One of the most shocking revelations that Mueller shines a light on is that both Fresenius and DaVita provide “shorter and higher-speed dialysis, which enables them to process more patients per day.” Tragically, that speed comes at a cost to patient health. Mueller writes that “In clinics where dialysis is slower and gentler – in high-quality, nonprofit centers in the United States, for example, and in many parts of Europe – patients live better and survive longer…For good medical reasons, in fact, nephrologists [kidney doctors] in other developed countries typically avoid the kind of treatment [endured by patients] in clinics throughout America. Many condemn it as dangerous….”
The death statistics also speak volumes. Mueller writes:
“ ‘The survival rate in the United States, where around 22 percent of patients die every year, is the lowest in the industrialized world,’ says Leonard Stern [a nephrologist]. ‘The mortality in Japan is only 5 to 6 percent per year, and in Western Europe it’s in the range of 9 to 12 percent per year….’ ”
In Mueller’s last book in 2019, Crisis of Conscience: Whistleblowing in an Age of Fraud, he made the formidable case that the United States has become a dystopian society where almost every government entity that a citizen would typically turn to for redress over a lawless act has been corrupted by greed, pay to play, revolving doors, political bribes, or self-dealing.

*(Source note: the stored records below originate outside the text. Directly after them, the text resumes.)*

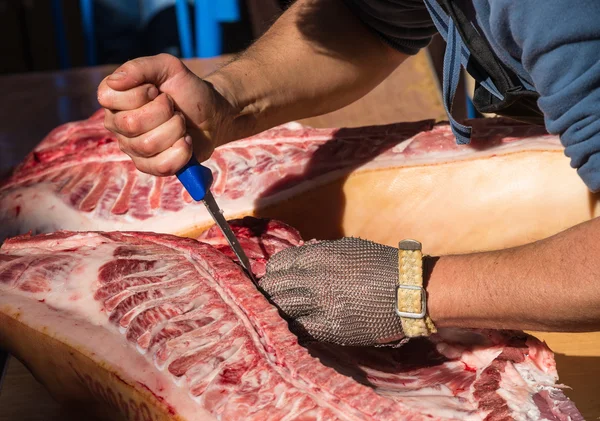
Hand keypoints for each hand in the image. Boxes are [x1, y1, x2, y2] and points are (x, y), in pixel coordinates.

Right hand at [97, 54, 234, 175]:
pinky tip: (186, 142)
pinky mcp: (150, 166)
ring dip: (175, 130)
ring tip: (181, 123)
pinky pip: (161, 166)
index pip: (108, 98)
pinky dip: (181, 152)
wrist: (211, 113)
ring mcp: (132, 148)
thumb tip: (114, 81)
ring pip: (147, 145)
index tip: (157, 91)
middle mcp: (117, 125)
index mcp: (114, 99)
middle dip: (164, 112)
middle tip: (174, 108)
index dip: (140, 93)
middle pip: (131, 124)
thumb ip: (139, 67)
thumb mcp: (167, 67)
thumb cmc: (186, 89)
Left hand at [259, 237, 403, 345]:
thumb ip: (322, 252)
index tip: (272, 275)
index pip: (281, 263)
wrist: (409, 291)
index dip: (273, 270)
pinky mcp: (332, 328)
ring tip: (273, 309)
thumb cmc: (381, 265)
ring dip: (275, 308)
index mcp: (321, 256)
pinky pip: (301, 328)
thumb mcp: (349, 248)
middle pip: (276, 287)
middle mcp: (317, 279)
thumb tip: (301, 254)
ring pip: (283, 308)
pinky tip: (290, 323)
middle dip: (268, 290)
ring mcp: (323, 305)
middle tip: (266, 294)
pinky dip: (292, 325)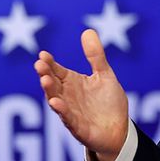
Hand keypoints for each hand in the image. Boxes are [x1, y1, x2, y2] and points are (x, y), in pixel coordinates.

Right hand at [34, 29, 129, 160]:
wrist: (119, 130)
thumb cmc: (108, 102)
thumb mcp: (104, 75)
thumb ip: (96, 56)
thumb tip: (88, 30)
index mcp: (72, 83)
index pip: (57, 70)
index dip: (50, 63)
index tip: (43, 54)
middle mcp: (68, 97)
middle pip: (53, 84)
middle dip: (45, 75)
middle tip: (39, 65)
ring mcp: (71, 112)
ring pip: (56, 101)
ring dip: (50, 91)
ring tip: (45, 80)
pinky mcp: (79, 128)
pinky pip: (68, 119)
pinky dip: (62, 111)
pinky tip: (56, 103)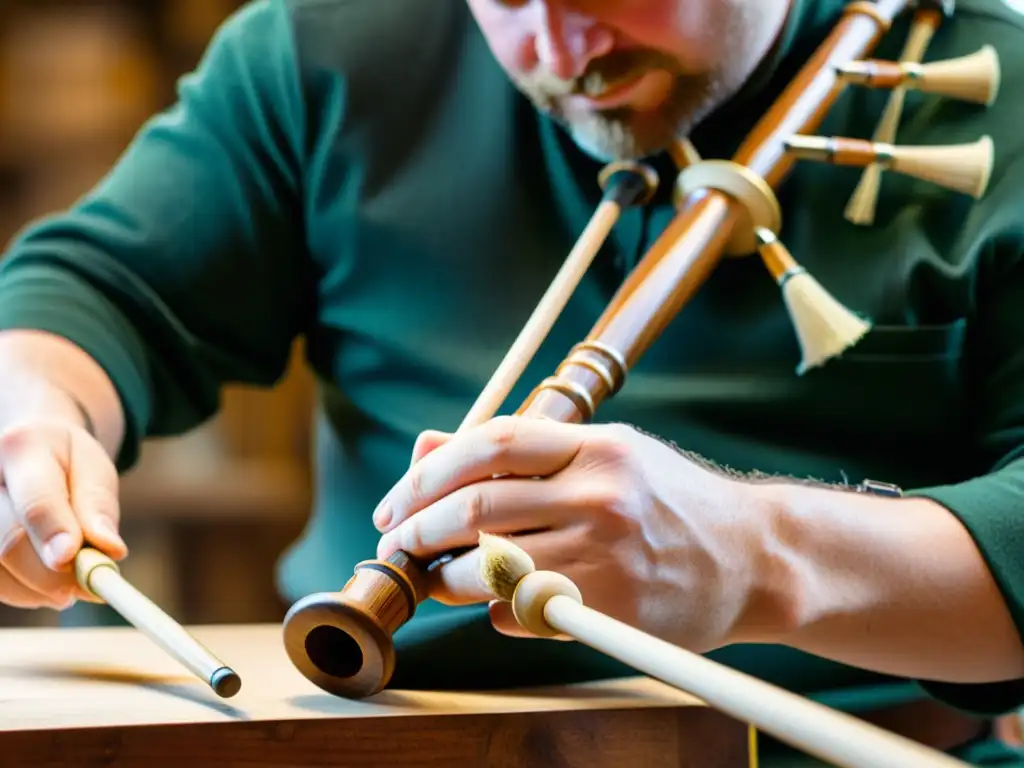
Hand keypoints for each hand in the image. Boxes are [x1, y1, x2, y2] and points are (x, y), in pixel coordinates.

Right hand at [0, 418, 126, 609]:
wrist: (28, 449)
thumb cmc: (66, 461)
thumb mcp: (92, 468)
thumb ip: (98, 506)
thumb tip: (110, 549)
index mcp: (21, 448)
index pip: (36, 501)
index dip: (54, 534)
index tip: (73, 559)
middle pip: (9, 542)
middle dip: (51, 575)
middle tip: (87, 587)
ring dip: (38, 589)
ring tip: (71, 585)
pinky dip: (23, 591)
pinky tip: (45, 584)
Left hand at [373, 416, 776, 651]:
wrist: (752, 557)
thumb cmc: (669, 502)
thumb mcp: (605, 455)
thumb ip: (522, 453)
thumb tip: (428, 450)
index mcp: (597, 447)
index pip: (490, 444)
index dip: (428, 472)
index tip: (398, 503)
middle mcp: (600, 495)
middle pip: (475, 507)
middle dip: (417, 528)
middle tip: (396, 543)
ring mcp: (606, 554)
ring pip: (487, 568)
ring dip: (443, 577)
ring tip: (435, 576)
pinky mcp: (609, 607)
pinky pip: (519, 611)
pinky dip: (491, 609)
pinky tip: (497, 602)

The fact that a new U.S. President took office in January of 2021 and yet he nominated, and the U.S. Senate confirmed, a former partner of a Big Law firm that defended against some of the worst criminal activities of corporate America, who is now sitting at the helm of the criminal division of the U.S. Department of Justice – should tell you that the corruption crisis in America is metastasizing at an unprecedented rate and urgently requires a truly independent National Crime Taskforce.